> **DIRECTIVE**: Copy out everything from the start of the rows down to the line containing "рядом только до тех пор, пока его ценят.", with both ends included.

> **DATA LISTING**:
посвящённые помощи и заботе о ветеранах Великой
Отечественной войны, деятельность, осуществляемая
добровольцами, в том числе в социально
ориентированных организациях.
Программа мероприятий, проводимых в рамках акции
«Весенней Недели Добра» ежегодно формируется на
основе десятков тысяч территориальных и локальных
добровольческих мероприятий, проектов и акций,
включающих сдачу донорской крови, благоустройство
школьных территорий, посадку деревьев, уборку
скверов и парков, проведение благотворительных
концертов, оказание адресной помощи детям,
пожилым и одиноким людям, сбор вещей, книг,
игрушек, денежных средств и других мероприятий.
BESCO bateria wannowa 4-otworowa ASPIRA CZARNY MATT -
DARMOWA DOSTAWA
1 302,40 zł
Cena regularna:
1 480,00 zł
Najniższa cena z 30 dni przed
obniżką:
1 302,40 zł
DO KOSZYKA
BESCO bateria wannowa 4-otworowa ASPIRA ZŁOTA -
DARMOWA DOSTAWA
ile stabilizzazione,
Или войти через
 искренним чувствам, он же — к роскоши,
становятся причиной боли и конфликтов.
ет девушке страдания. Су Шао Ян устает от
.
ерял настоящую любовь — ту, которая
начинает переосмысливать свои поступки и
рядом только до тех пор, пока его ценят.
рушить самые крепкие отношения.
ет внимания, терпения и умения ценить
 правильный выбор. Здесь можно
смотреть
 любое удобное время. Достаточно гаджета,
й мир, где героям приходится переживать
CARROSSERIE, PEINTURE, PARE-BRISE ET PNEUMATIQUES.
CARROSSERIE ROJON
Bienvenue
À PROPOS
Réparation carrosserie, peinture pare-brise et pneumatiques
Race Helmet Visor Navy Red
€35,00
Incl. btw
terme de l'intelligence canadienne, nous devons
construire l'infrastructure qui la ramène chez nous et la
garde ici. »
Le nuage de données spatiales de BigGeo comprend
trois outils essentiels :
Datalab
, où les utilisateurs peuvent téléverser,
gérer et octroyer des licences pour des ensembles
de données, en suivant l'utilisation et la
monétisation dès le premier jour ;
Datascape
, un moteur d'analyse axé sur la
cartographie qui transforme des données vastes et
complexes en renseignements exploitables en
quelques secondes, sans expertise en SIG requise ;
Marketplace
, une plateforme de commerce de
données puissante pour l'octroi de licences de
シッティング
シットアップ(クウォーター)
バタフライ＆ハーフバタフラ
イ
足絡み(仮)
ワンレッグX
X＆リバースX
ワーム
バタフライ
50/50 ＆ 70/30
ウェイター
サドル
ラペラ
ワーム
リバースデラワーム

> **YOUR RESPONSE**:
посвящённые помощи и заботе о ветеранах Великой
Отечественной войны, деятельность, осуществляемая
добровольцами, в том числе в социально
ориентированных организациях.
Программа мероприятий, проводимых в рамках акции
«Весенней Недели Добра» ежегодно формируется на
основе десятков тысяч территориальных и локальных
добровольческих мероприятий, проектов и акций,
включающих сдачу донорской крови, благоустройство
школьных территорий, посадку деревьев, уборку
скверов и парков, проведение благотворительных
концертов, оказание адресной помощи детям,
пожилым и одиноким людям, сбор вещей, книг,
игрушек, денежных средств и других мероприятий.
BESCO bateria wannowa 4-otworowa ASPIRA CZARNY MATT -
DARMOWA DOSTAWA
1 302,40 zł
Cena regularna:
1 480,00 zł
Najniższa cena z 30 dni przed
obniżką:
1 302,40 zł
DO KOSZYKA
BESCO bateria wannowa 4-otworowa ASPIRA ZŁOTA -
DARMOWA DOSTAWA
ile stabilizzazione,
Или войти через
 искренним чувствам, он же — к роскоши,
становятся причиной боли и конфликтов.
ет девушке страдания. Су Шао Ян устает от
.
ерял настоящую любовь — ту, которая
начинает переосмысливать свои поступки и
рядом только до тех пор, пока его ценят.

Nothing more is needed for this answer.